Nachdem meine erste Konzertkritik (sinfonische Blasmusik!) nicht so doll war, hatte ich höllische Angst vor der zweiten, die ich heute schreiben musste. Zur Unterstützung habe ich mir das Buch "Rezension und Kritik" von Edmund Schalkowski angeschafft, was mir aber nicht sonderlich viel gebracht hat. Ein kleiner Auszug zur Verdeutlichung:
"Kunstwerke sind ohne Zweifel soziale Gegenstände: Sie werden von Menschen produziert und rezipiert, sie wirken auf das Leben des Einzelnen wie der Kultur als ganzer und empfangen umgekehrt ihre Bedeutung vom geschichtlich-gesellschaftlichen Umfeld, in denen sie existieren."
Was soll ich denn damit anfangen? Ich will den Artikel nicht fürs Feuilleton schreiben, sondern für den Lokalteil einer regionalen Tageszeitung. Und ich glaube kaum, dass die Leser etwas von "sozialen Gegenständen" lesen wollen. Die wollen hören, ob das Konzert gut war. Die Beteiligten wollen gelobt werden, die Zuhörer wollen in ihrer Meinung bestätigt werden und diejenigen, die nicht dort waren, wollen wissen, ob sie etwas verpasst haben. Und das wars. Keine sozialen Gegenstände und kein geschichtlich-gesellschaftliches Umfeld. So ein Blödsinn.
Aber ich schweife ab: Ich habe den gefürchteten Artikel also ohne die Hilfe des Buchs geschrieben, immer im Hinterkopf die Fehler, die ich beim letzten Mal gemacht habe: Nicht das ganze Programm mit wenigen wertenden Adjektiven herunterbeten, sondern einzelne, wichtige Stücke herauspicken und auseinandernehmen. Gleichzeitig das Verhalten und den Klang des Orchesters und die Arbeit des Dirigenten auf musikalische Gesichtspunkte hin untersuchen. Im Endeffekt sind bei mir dann solche netten Passagen herausgekommen:
Es wird nicht nur eine beeindruckende Klangfülle erzeugt, auch die Harmonie zwischen den einzelnen Registern stimmt. Ihr Können beweisen die Musiker auch bei „Give me some groove“ von Ennio Salvere: Die Wechsel zwischen den Musikrichtungen Funk, Blues und Soul gelingen problemlos, das vom Holzregister untermalte Trompetensolo unterstreicht erneut die Harmonie im Orchester.

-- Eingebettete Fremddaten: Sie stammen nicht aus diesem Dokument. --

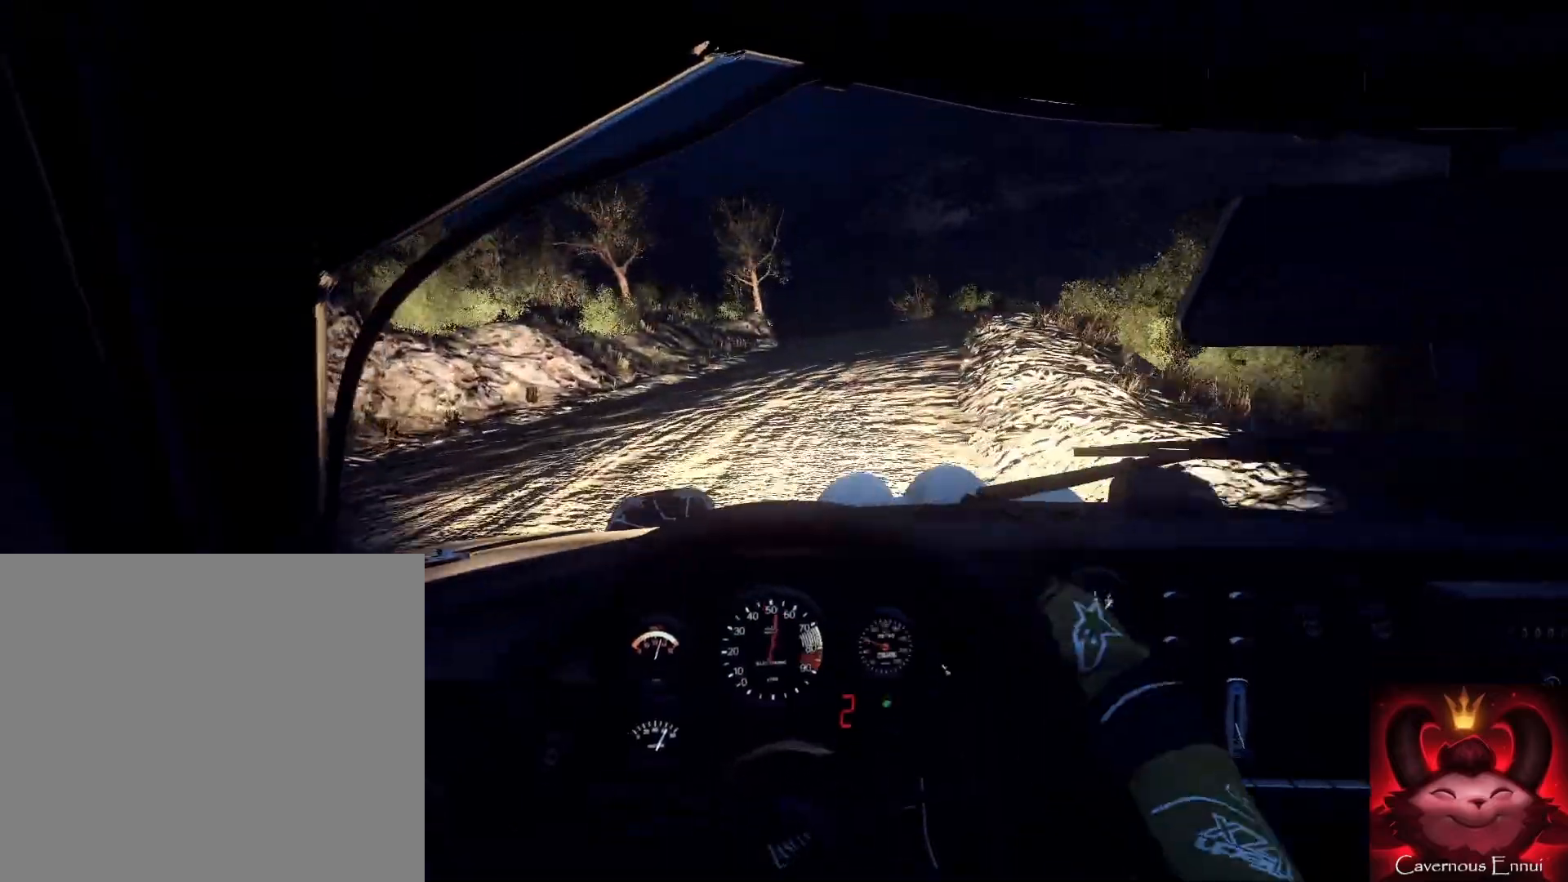
{"buttons": [], "left_stick": "down-left", "right_stick": "up", "events": [[267, "right_stick", "up"], [333, "left_stick", "center"], [467, "left_stick", "down-left"]]}
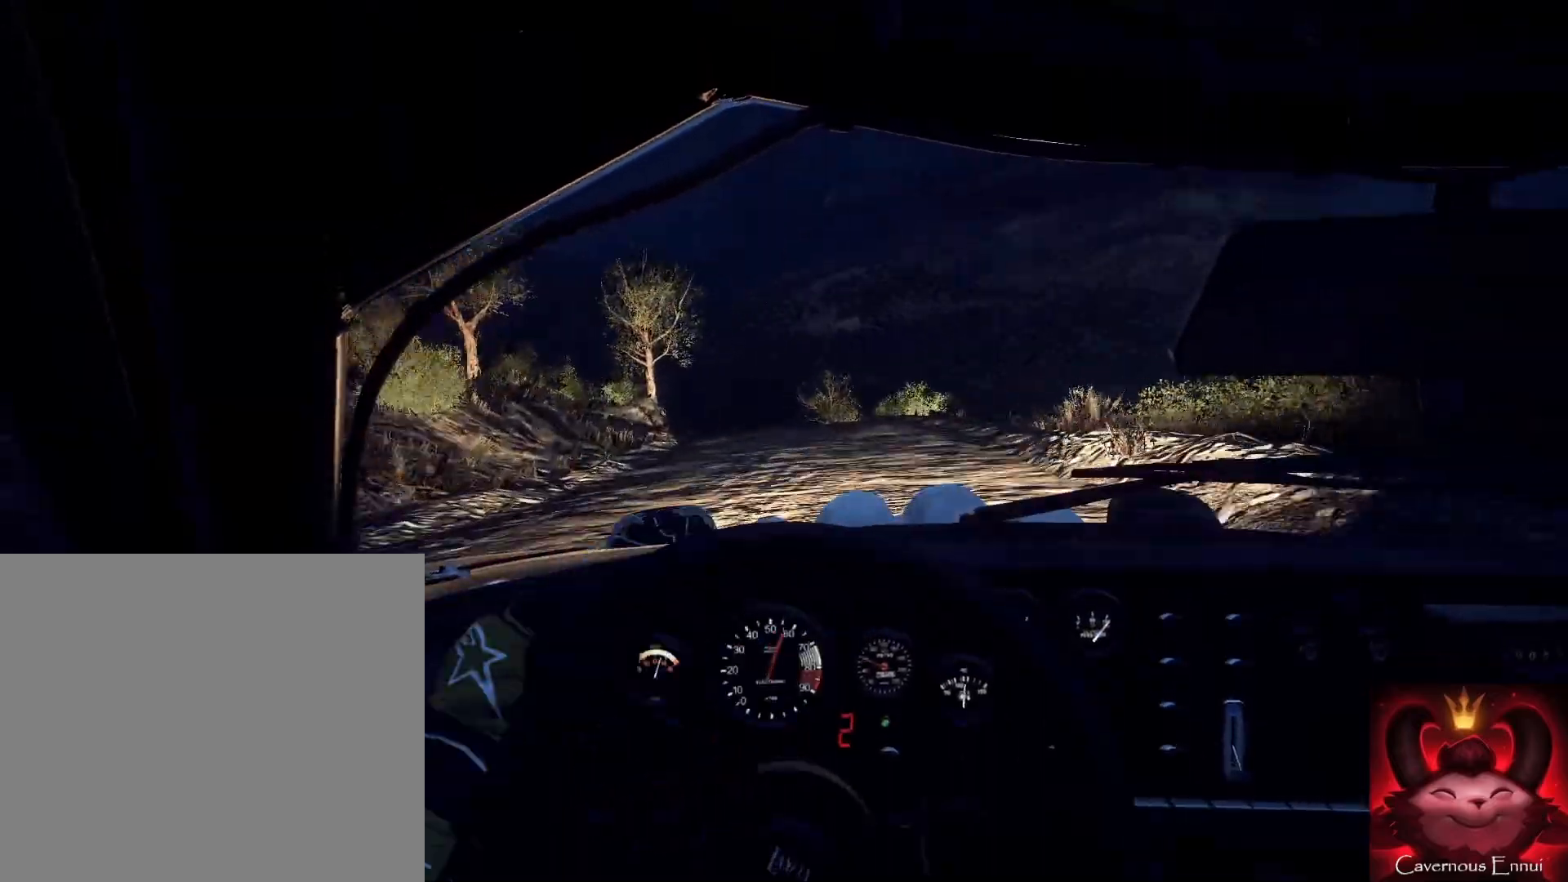
{"buttons": [], "left_stick": "left", "right_stick": "up", "events": [[367, "left_stick", "center"], [500, "left_stick", "left"]]}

Ob's gut ist, werde ich dann demnächst erfahren. Bis dahin bleibt mir nur Daumendrücken übrig...
5. Dezember 2005 at 16:35
Ohne den Gesamtzusammenhang zu kennen möchte ich doch vermuten, dass der Autor mit dem zitierten Textauszug gleichsam richtig wie unhilfreich sagen wollte, dass es keine absolute (Konzert-)Kritik gibt. Alles ist relativ (und das sag ich jetzt nicht nur weil ich Physik studiere :D). Wie etwas ankommt hängt von vielen, teils persönlichen Faktoren ab. Was das Ganze Kritikschreiben zu einem schwierigen Unterfangen macht. Und was der Grund ist, weshalb ich selten Kritiken lese – und wenn dann doch einmal, nichts darauf gebe was darin steht ;).
Aber was du da geschrieben hast klingt doch klasse :). Da kannst du getrost auf diesen Typen sch***en ;) (hast du nen Badwordfilter? :D).
5. Dezember 2005 at 21:55
Also ich finde Kritiken schon spannend. Aber nur dann, wenn ich mit dem, was kritisiert wird, etwas anfangen kann – d.h. bei Musik, wenn ich selbst bei dem Konzert war. Und ganz ehrlich: Wer liest denn schon meine Kritik außer Leute, die auf dem Konzert waren oder deren Enkel mitgemacht haben? Wahrscheinlich keiner.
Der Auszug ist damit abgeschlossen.